The memory access traces contain some optimizations that combine references for one basic block together. This may result in not considering some thread interleavings that could occur natively. There are no other disruptions to thread ordering, however, and the application runs with all of its threads concurrently just like it would natively (although slower).

Once every process has exited, the simulator prints cache miss statistics for each cache to stderr. The simulator is designed to be extensible, allowing for different cache studies to be carried out: see Extending the Simulator.

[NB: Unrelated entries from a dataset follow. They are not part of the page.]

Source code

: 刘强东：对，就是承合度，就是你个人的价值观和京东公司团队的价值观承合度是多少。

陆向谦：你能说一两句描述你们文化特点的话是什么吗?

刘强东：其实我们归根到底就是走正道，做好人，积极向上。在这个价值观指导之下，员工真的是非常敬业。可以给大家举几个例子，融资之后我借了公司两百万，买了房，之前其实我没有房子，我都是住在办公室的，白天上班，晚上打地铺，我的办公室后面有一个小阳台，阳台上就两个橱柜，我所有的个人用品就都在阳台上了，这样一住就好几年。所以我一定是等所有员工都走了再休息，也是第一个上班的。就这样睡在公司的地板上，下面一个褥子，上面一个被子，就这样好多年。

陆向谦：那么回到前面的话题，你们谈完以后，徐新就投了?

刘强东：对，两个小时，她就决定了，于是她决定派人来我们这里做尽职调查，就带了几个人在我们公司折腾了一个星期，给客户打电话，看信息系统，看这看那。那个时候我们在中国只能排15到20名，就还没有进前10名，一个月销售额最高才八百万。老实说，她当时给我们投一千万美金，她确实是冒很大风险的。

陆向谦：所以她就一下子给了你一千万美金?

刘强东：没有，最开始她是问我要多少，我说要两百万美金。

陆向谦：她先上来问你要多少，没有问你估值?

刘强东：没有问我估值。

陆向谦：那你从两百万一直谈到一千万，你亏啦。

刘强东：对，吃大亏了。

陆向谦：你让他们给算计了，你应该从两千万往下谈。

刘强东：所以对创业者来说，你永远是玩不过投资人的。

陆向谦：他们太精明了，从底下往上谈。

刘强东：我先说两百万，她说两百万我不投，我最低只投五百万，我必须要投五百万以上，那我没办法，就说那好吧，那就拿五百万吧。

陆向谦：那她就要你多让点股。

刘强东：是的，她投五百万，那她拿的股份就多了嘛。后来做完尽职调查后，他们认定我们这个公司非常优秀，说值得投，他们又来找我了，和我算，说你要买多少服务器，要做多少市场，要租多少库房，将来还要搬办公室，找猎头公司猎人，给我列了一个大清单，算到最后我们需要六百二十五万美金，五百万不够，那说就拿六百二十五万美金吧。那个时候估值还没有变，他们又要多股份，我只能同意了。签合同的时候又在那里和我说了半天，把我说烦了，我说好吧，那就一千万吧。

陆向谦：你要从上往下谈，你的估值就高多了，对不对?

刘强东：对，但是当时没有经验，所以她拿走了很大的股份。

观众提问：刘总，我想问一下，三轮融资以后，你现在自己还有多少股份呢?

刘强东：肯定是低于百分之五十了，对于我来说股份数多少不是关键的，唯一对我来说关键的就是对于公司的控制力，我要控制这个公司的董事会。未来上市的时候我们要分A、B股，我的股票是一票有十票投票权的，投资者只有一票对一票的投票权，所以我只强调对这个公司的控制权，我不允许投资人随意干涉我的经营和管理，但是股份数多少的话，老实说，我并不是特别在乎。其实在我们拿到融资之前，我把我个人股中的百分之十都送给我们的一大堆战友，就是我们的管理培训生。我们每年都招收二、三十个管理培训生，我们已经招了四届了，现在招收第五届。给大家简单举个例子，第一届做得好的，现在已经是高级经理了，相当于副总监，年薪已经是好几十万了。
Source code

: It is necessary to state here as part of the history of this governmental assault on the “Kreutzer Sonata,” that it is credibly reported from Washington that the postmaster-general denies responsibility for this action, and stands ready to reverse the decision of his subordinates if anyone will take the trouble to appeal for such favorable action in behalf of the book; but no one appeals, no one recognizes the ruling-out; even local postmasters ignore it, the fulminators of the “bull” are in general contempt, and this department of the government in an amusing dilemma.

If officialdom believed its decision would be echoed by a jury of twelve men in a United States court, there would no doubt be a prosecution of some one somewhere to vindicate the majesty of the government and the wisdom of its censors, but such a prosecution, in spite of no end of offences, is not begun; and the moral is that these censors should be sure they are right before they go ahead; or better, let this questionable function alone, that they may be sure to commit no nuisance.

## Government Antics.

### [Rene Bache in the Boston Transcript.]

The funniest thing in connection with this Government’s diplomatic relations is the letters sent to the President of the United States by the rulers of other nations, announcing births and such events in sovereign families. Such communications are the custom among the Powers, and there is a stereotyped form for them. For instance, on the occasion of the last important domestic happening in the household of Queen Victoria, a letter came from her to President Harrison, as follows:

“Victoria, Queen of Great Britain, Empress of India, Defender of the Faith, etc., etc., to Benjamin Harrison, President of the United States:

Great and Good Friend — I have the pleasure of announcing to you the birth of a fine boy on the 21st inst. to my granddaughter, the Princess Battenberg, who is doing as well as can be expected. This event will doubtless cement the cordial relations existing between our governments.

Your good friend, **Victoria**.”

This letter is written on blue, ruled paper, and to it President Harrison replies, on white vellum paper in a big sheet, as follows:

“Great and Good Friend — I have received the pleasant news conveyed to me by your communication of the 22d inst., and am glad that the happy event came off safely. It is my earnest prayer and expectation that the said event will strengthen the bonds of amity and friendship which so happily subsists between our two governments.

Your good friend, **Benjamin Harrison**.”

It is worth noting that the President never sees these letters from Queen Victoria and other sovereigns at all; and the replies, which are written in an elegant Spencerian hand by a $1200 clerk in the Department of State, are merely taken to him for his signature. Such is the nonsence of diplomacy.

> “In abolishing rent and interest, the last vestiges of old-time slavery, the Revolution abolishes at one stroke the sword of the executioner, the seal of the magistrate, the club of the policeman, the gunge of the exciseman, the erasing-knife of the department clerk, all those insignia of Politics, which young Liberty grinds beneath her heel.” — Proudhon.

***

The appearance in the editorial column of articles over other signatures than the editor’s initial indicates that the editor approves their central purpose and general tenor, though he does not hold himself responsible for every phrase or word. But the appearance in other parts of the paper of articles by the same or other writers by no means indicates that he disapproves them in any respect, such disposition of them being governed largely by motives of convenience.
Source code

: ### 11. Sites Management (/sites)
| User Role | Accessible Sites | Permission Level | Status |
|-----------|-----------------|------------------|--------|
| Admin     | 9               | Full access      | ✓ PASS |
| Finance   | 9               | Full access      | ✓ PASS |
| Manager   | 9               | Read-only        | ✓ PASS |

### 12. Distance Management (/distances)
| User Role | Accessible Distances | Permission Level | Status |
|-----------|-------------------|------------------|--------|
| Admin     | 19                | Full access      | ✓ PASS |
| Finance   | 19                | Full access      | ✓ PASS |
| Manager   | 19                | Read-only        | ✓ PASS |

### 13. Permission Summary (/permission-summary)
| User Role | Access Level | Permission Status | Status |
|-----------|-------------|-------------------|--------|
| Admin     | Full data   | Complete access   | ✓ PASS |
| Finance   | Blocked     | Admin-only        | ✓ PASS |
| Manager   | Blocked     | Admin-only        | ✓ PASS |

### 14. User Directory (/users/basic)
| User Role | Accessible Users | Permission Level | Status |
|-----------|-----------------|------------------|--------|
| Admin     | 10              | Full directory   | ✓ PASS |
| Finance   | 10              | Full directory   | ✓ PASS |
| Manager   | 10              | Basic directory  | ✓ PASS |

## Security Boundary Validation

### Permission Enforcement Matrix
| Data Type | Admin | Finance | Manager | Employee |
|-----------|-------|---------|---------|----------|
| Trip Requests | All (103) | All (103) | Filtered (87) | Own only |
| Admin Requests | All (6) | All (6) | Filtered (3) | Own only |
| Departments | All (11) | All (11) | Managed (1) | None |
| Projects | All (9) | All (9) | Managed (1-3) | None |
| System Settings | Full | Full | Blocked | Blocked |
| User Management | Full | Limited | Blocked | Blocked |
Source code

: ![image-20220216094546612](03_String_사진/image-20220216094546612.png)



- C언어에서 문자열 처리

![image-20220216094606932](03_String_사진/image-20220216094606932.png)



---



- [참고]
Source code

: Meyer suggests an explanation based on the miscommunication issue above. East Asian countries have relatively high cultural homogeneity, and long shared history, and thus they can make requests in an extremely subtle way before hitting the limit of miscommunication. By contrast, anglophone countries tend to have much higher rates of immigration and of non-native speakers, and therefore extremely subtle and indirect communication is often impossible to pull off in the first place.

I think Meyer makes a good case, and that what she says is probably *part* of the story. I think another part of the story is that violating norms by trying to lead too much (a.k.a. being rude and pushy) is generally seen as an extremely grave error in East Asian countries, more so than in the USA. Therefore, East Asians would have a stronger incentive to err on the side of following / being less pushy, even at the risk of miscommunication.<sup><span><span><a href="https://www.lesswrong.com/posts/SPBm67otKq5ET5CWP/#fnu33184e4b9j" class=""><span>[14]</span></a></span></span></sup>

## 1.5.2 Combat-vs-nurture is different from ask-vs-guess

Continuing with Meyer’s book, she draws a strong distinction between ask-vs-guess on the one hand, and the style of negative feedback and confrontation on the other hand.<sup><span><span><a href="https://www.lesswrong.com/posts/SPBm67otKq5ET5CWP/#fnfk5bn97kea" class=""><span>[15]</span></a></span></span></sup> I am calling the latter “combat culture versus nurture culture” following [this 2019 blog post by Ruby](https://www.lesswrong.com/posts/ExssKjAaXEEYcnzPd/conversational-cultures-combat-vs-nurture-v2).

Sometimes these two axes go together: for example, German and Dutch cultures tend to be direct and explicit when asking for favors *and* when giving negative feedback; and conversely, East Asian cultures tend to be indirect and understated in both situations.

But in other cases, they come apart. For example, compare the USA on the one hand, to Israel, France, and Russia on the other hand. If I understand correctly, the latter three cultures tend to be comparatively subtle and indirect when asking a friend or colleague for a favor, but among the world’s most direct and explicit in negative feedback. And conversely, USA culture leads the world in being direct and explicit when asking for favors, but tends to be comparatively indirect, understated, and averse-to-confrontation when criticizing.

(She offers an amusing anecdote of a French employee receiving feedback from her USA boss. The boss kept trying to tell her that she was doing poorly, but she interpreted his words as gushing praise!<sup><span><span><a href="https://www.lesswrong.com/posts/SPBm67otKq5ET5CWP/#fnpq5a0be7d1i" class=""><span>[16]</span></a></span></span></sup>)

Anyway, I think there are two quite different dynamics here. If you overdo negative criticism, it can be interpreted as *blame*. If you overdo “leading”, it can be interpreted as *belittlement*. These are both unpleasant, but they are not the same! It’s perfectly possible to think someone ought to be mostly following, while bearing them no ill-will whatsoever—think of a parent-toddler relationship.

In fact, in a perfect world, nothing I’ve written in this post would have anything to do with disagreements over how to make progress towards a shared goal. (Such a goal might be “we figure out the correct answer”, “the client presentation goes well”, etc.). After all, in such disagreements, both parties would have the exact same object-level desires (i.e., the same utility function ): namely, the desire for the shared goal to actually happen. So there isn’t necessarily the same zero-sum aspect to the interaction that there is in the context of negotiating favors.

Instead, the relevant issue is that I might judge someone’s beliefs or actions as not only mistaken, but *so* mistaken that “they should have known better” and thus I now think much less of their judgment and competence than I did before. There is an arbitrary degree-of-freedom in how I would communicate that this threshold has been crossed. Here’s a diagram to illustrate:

For L2 caching devices, the L1 caching devices are considered its children. Two separate miss rates are computed, one (the "Local miss rate") considering just requests that reach L2 while the other (the "Total miss rate") includes the child hits. This generalizes to deeper hierarchies: lower level caches are children and reported child hits are cumulative across all lower levels.

For memory requests that cross blocks, each block touched is considered separately, resulting in separate hit and miss statistics. This can be changed by implementing a custom statistics gatherer (see Extending the Simulator).

Software and hardware prefetches are combined in the prefetch hit and miss statistics, which are reported separately from regular loads and stores. To isolate software prefetch statistics, disable the hardware prefetcher by running with "-data_prefetcher none" (see Simulator Parameters). While misses from software prefetches are included in cache miss files, misses from hardware prefetches are not.